Oficial Responsável pela Secção de Coordenação e Ponto Focal para as Mulheres no Sistema das Nações Unidas, ONU Mulheres, Nova Iorque

Pode fazer uma breve descrição do papel da sua Secção de Coordenação? 

A ONU Mulheres foi mandatada para liderar, promover e coordenar a responsabilidade no trabalho realizado pelo Sistema das Nações Unidas em matéria de igualdade de género e empoderamento das mulheres. Isto orienta o trabalho da Secção de Coordenação. Trabalhamos para introduzir maior coerência no trabalho do sistema das Nações Unidas em matéria de igualdade de género e empoderamento das mulheres. A coerência torna o nosso sistema mais forte e o trabalho que fazemos mais eficaz.

 

De que forma a entidade ONU Mulheres, criada em 2010, tem sido capaz de influenciar a igualdade de género no seio das Nações Unidas (melhor integração das questões de género, a nível interno, na elaboração de programas através do trabalho com intervenientes, beneficiários, etc.)

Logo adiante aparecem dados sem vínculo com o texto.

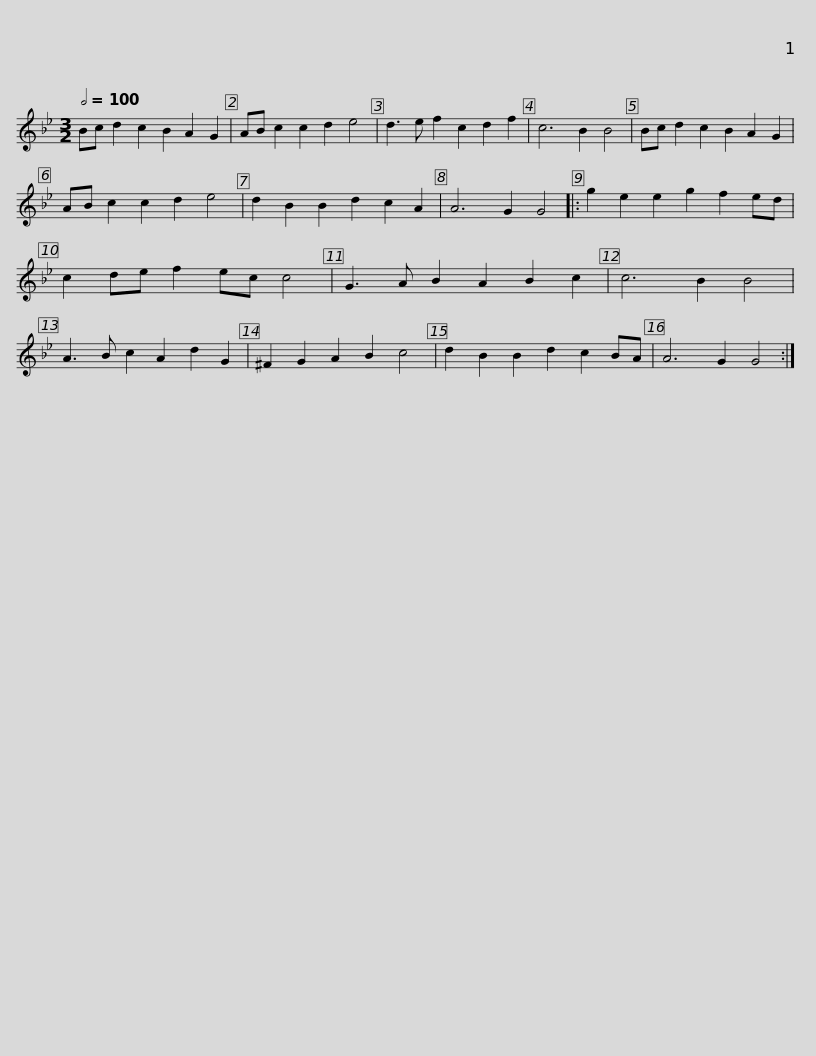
X:1
L:1/8
Q:1/2=100
M:3/2
I:linebreak $
K:Gmin
V:1 treble
V:1
 Bc d2 c2 B2 A2 G2 | AB c2 c2 d2 e4 | d3 e f2 c2 d2 f2 | c6 B2 B4 | Bc d2 c2 B2 A2 G2 | %5
 AB c2 c2 d2 e4 |$ d2 B2 B2 d2 c2 A2 | A6 G2 G4 |: g2 e2 e2 g2 f2 ed | c2 de f2 ec c4 | %10
 G3 A B2 A2 B2 c2 | c6 B2 B4 |$ A3 B c2 A2 d2 G2 | ^F2 G2 A2 B2 c4 | d2 B2 B2 d2 c2 BA | %15
 A6 G2 G4 :| %16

Em primeiro lugar, a criação da ONU Mulheres incrementou o espaço que as questões de género ocupam no sistema das Nações Unidas. Isto é muito importante. Numa estrutura hierárquica, a ocupação dos espaços é determinada em grande medida pelo nível da sua liderança. A ONU Mulheres é chefiada por um Subsecretário-Geral, cujo nível atribui à ONU Mulheres uma voz independente e de autoridade. Estamos agora em locais e espaços onde não estávamos antes. Isto fortalece as nossas vozes e as vozes daqueles que não a têm, e dá mais significado e dedicação à causa – tornar a igualdade de género e o empoderamento de mulheres e meninas uma realidade.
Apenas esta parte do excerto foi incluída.